◆ Exercise requirements ◆
Could you repeat the records below exactly, leaving out any pictures?

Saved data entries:
..............................
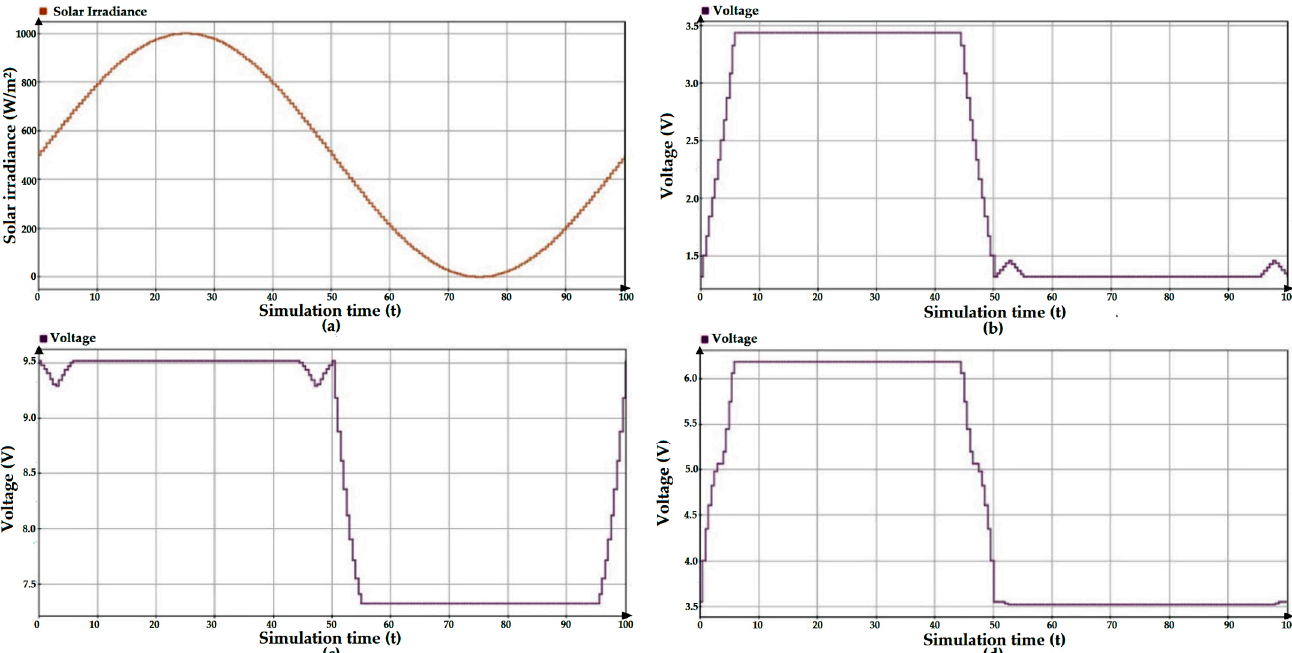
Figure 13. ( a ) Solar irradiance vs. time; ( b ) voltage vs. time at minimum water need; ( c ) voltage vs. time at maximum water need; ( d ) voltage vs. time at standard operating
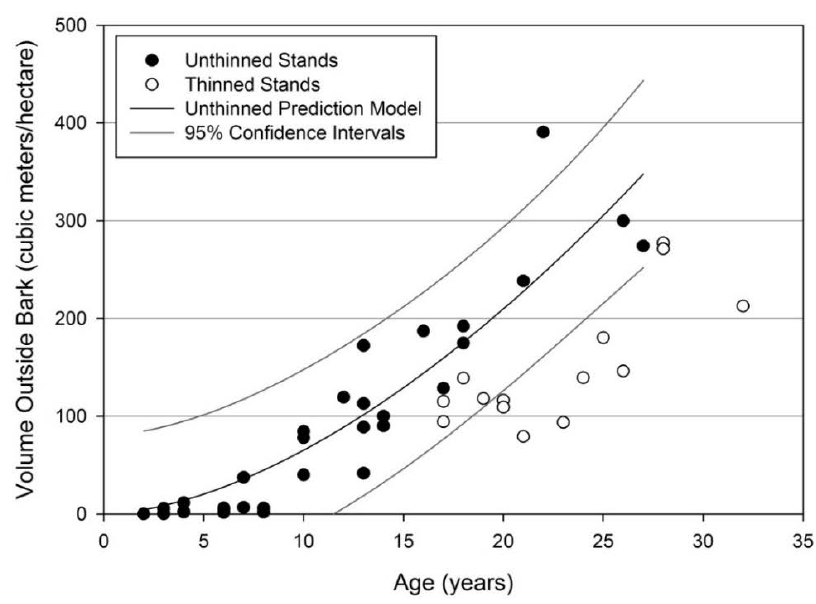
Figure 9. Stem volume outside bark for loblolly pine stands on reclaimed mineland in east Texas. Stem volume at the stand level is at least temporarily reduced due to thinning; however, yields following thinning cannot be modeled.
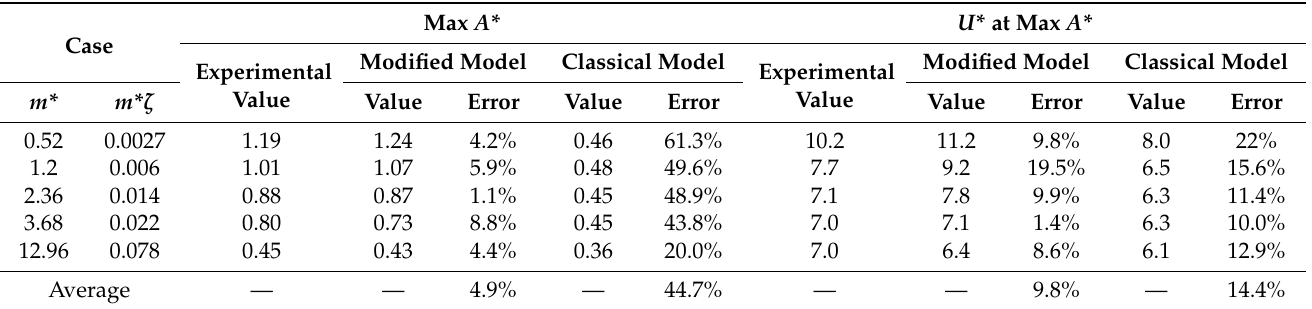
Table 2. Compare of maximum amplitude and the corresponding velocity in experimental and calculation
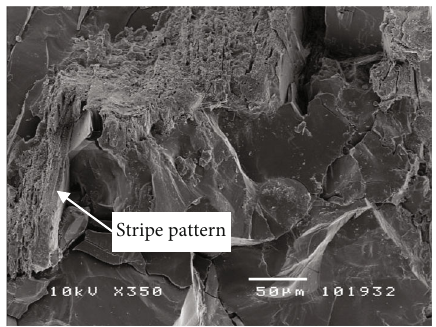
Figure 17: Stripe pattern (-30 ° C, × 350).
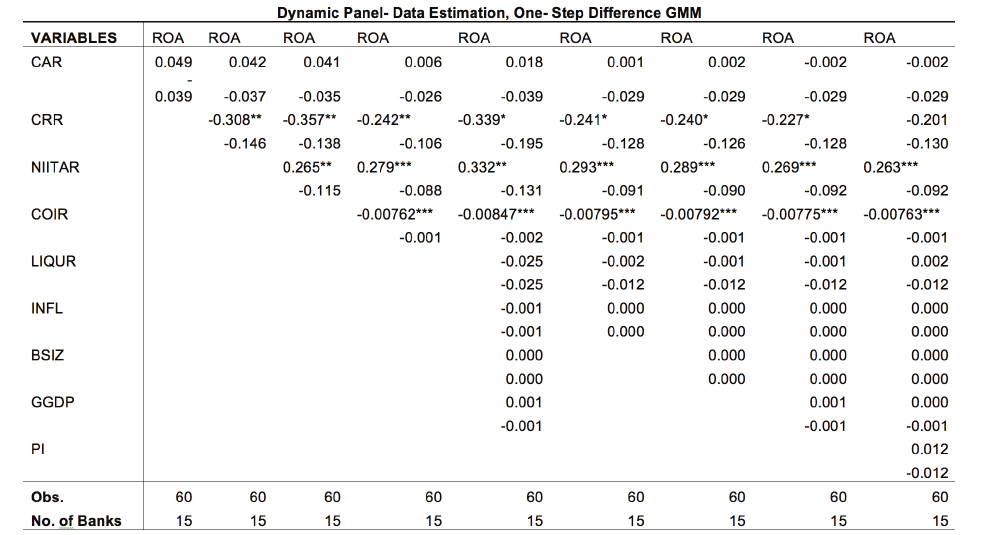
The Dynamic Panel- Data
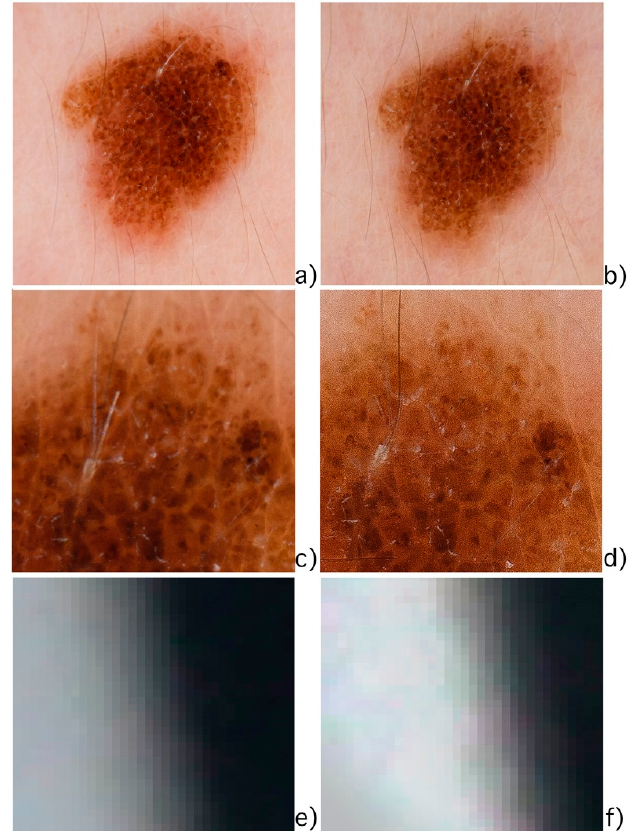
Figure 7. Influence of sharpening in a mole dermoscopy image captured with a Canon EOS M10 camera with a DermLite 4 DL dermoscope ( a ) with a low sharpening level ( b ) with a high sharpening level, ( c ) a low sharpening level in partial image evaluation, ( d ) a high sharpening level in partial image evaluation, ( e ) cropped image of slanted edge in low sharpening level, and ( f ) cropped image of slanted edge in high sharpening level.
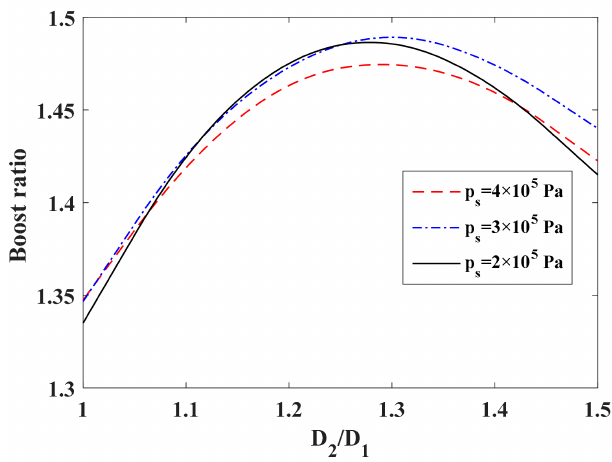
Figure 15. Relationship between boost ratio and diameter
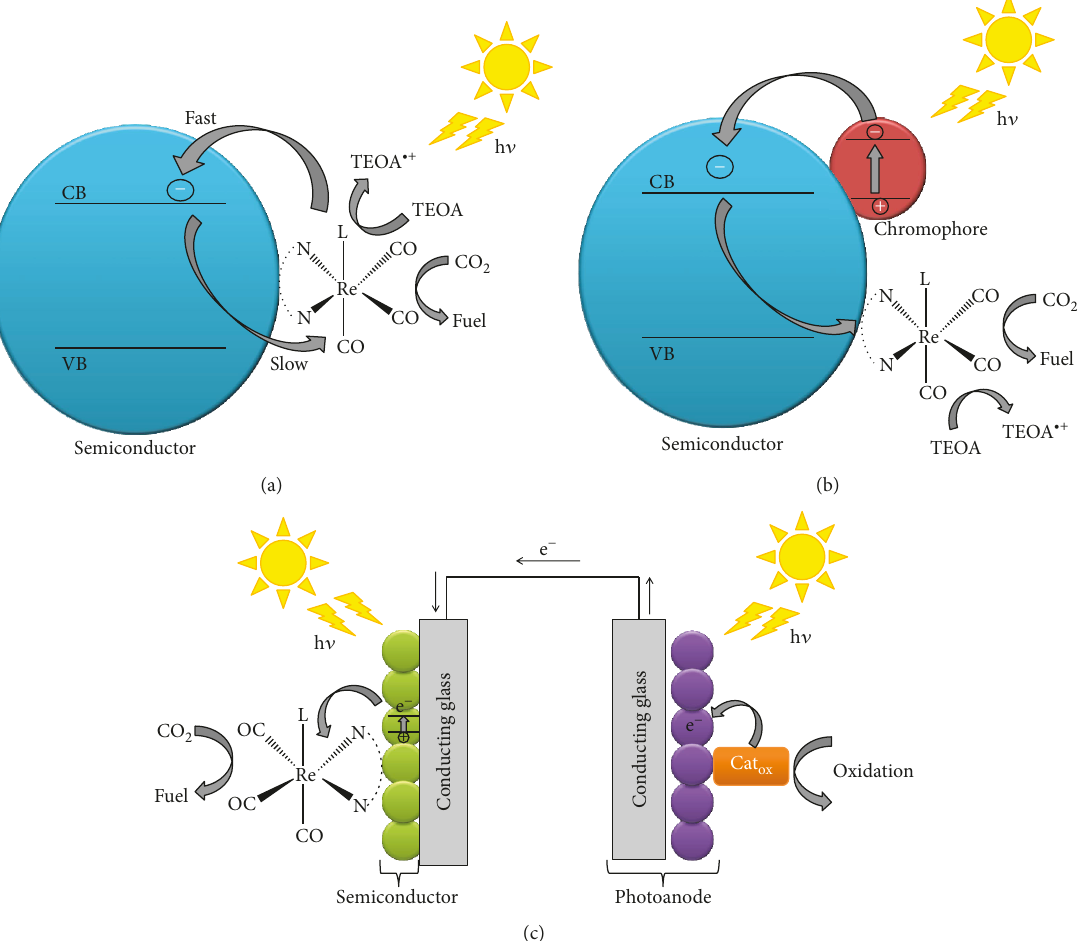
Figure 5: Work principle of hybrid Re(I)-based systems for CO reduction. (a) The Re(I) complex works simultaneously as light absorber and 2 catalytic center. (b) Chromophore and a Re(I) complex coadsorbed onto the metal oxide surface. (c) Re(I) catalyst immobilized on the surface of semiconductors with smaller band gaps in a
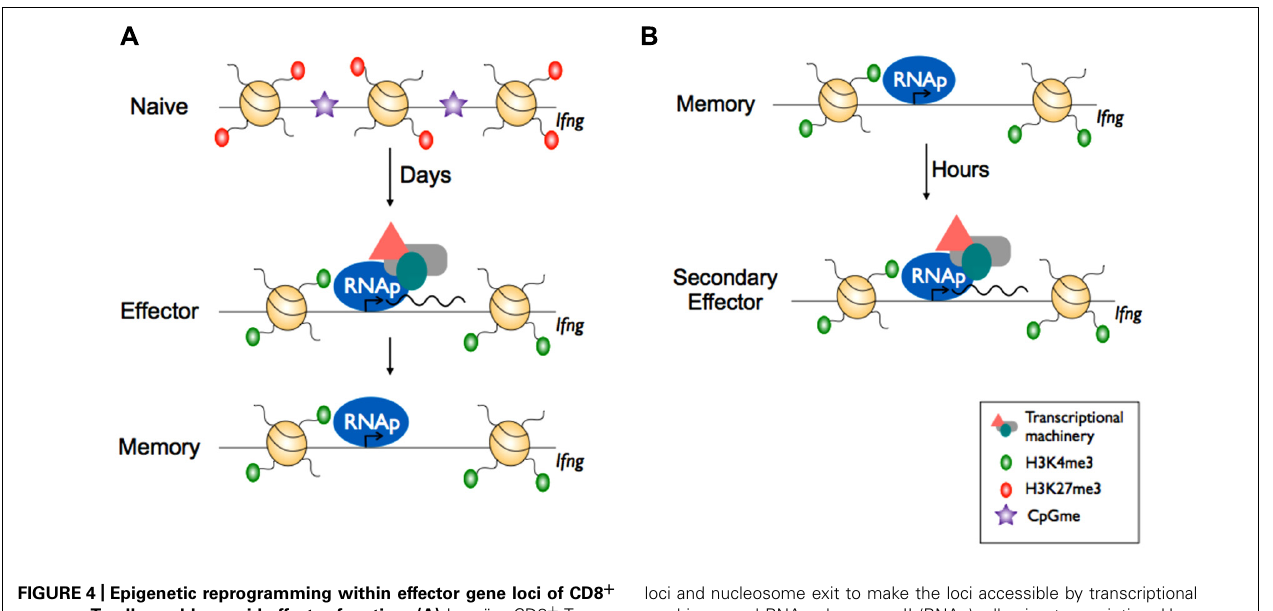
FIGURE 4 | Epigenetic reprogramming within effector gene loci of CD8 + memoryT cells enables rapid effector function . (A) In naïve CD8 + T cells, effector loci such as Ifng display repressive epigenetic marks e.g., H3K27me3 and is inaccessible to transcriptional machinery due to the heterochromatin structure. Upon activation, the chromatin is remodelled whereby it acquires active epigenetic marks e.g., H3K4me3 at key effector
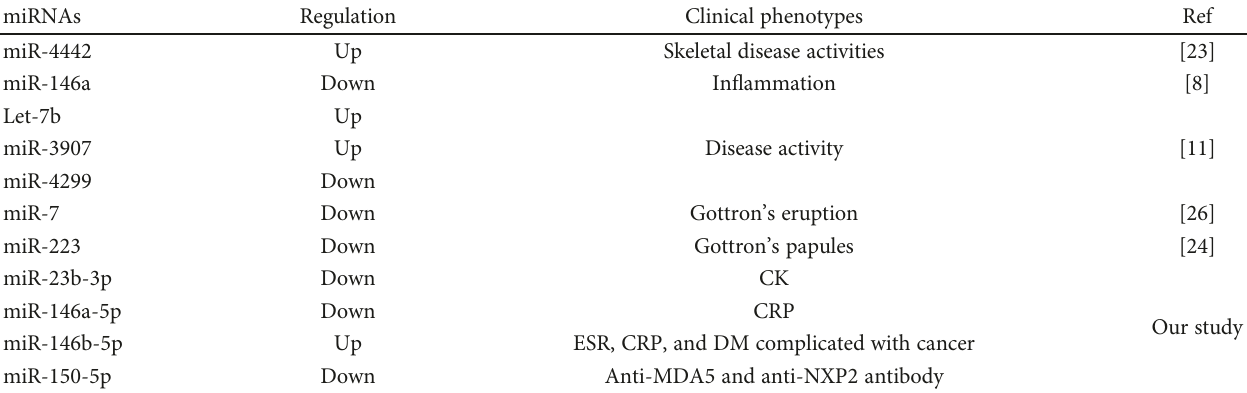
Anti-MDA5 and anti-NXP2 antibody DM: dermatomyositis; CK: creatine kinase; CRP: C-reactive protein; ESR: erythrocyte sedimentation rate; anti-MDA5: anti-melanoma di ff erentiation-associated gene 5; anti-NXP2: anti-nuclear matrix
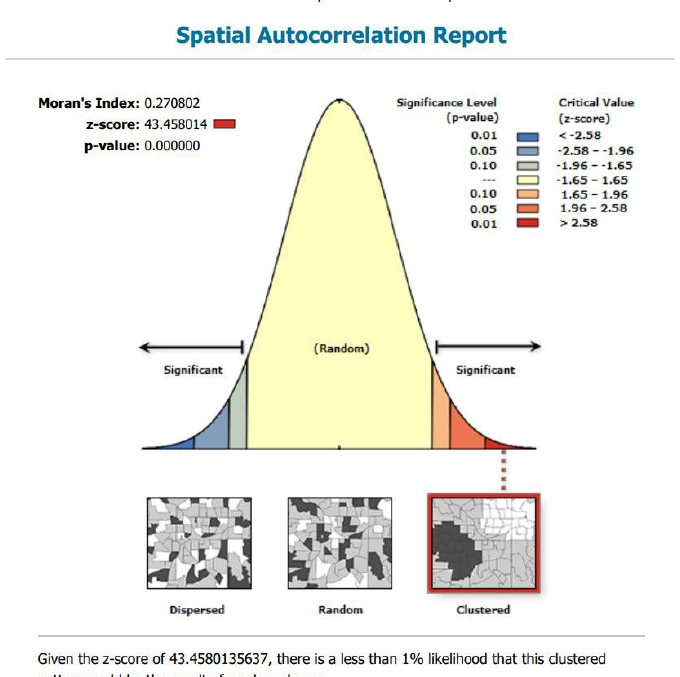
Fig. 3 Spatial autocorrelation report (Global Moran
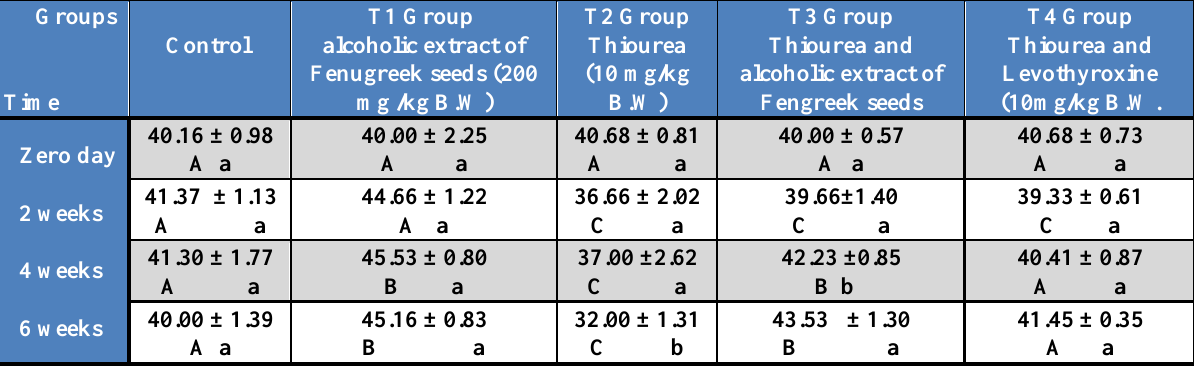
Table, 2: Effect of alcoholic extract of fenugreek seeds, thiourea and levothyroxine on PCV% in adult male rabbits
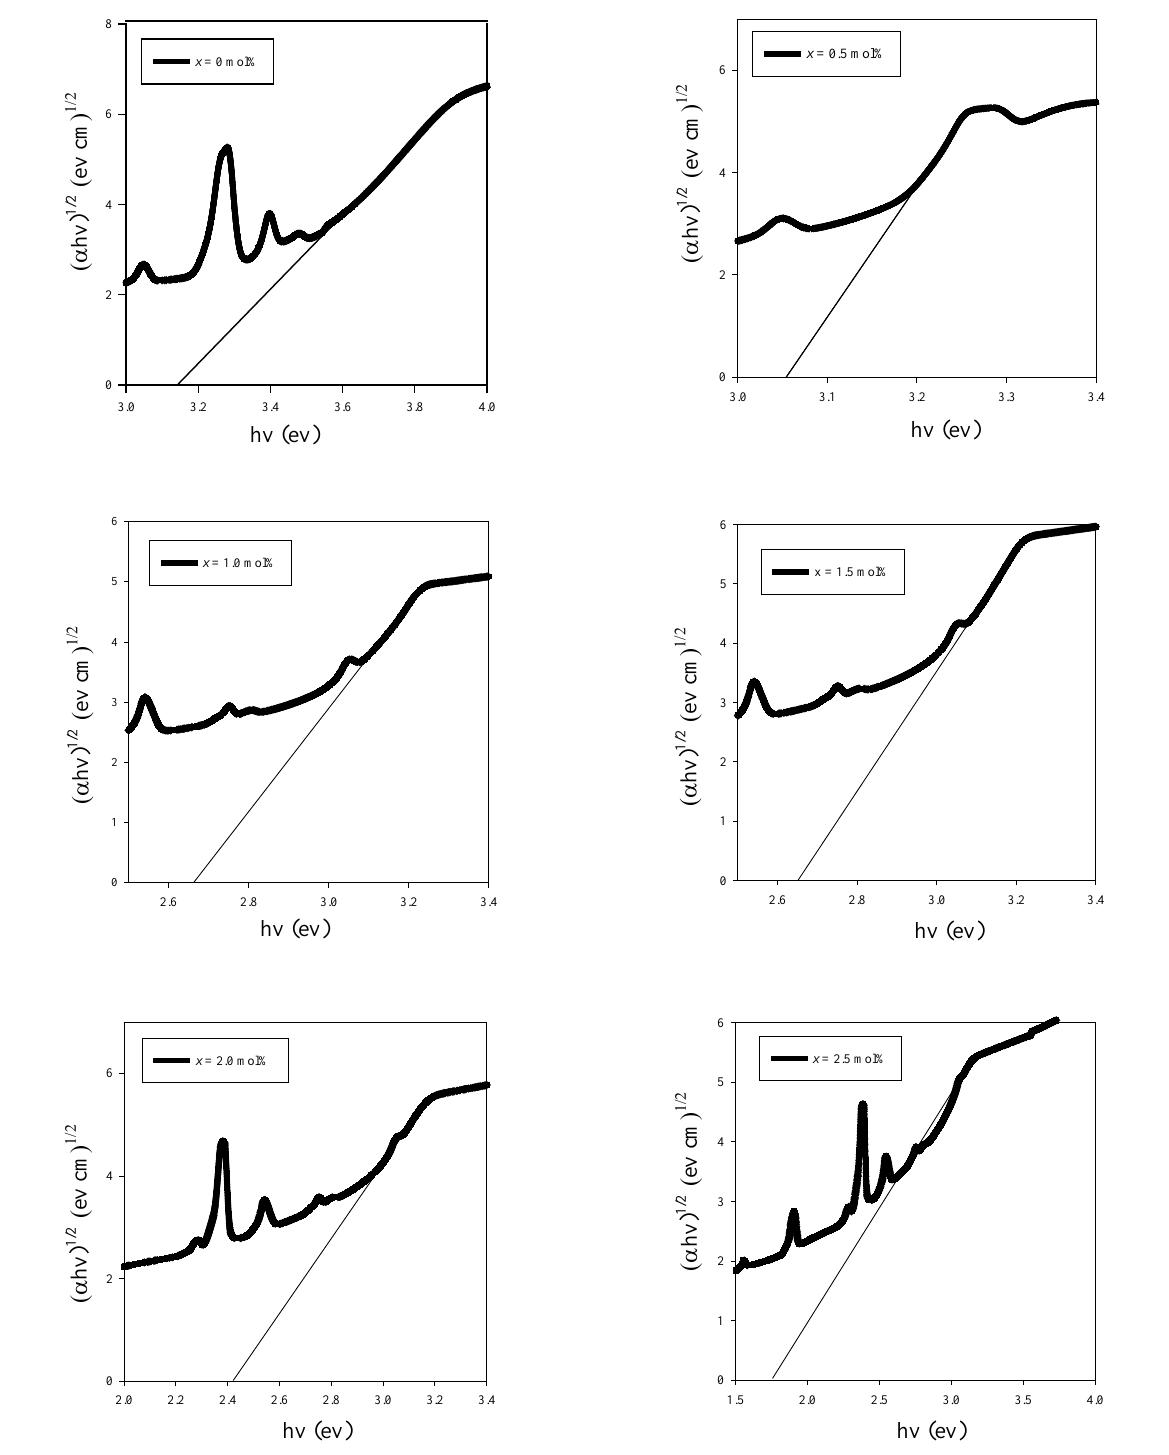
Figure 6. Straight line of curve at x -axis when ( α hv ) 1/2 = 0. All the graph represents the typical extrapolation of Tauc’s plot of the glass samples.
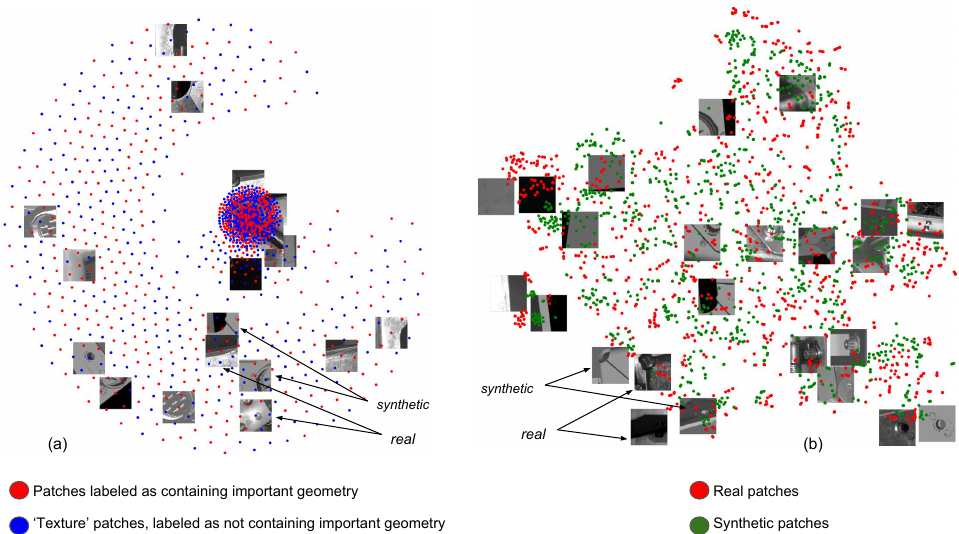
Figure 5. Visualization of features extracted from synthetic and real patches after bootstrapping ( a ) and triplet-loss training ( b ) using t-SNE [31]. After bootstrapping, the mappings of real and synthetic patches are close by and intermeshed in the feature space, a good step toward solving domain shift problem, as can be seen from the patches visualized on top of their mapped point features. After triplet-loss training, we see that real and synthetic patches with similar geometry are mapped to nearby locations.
..............................
◆ Solution below ◆
Figure 13. ( a ) Solar irradiance vs. time; ( b ) voltage vs. time at minimum water need; ( c ) voltage vs. time at maximum water need; ( d ) voltage vs. time at standard operating
Figure 9. Stem volume outside bark for loblolly pine stands on reclaimed mineland in east Texas. Stem volume at the stand level is at least temporarily reduced due to thinning; however, yields following thinning cannot be modeled.
Table 2. Compare of maximum amplitude and the corresponding velocity in experimental and calculation
Figure 17: Stripe pattern (-30 ° C, × 350).
The Dynamic Panel- Data
Figure 7. Influence of sharpening in a mole dermoscopy image captured with a Canon EOS M10 camera with a DermLite 4 DL dermoscope ( a ) with a low sharpening level ( b ) with a high sharpening level, ( c ) a low sharpening level in partial image evaluation, ( d ) a high sharpening level in partial image evaluation, ( e ) cropped image of slanted edge in low sharpening level, and ( f ) cropped image of slanted edge in high sharpening level.
Figure 15. Relationship between boost ratio and diameter
Figure 5: Work principle of hybrid Re(I)-based systems for CO reduction. (a) The Re(I) complex works simultaneously as light absorber and 2 catalytic center. (b) Chromophore and a Re(I) complex coadsorbed onto the metal oxide surface. (c) Re(I) catalyst immobilized on the surface of semiconductors with smaller band gaps in a
FIGURE 4 | Epigenetic reprogramming within effector gene loci of CD8 + memoryT cells enables rapid effector function . (A) In naïve CD8 + T cells, effector loci such as Ifng display repressive epigenetic marks e.g., H3K27me3 and is inaccessible to transcriptional machinery due to the heterochromatin structure. Upon activation, the chromatin is remodelled whereby it acquires active epigenetic marks e.g., H3K4me3 at key effector
Anti-MDA5 and anti-NXP2 antibody DM: dermatomyositis; CK: creatine kinase; CRP: C-reactive protein; ESR: erythrocyte sedimentation rate; anti-MDA5: anti-melanoma di ff erentiation-associated gene 5; anti-NXP2: anti-nuclear matrix
Fig. 3 Spatial autocorrelation report (Global Moran
Table, 2: Effect of alcoholic extract of fenugreek seeds, thiourea and levothyroxine on PCV% in adult male rabbits
Figure 6. Straight line of curve at x -axis when ( α hv ) 1/2 = 0. All the graph represents the typical extrapolation of Tauc’s plot of the glass samples.
Figure 5. Visualization of features extracted from synthetic and real patches after bootstrapping ( a ) and triplet-loss training ( b ) using t-SNE [31]. After bootstrapping, the mappings of real and synthetic patches are close by and intermeshed in the feature space, a good step toward solving domain shift problem, as can be seen from the patches visualized on top of their mapped point features. After triplet-loss training, we see that real and synthetic patches with similar geometry are mapped to nearby locations.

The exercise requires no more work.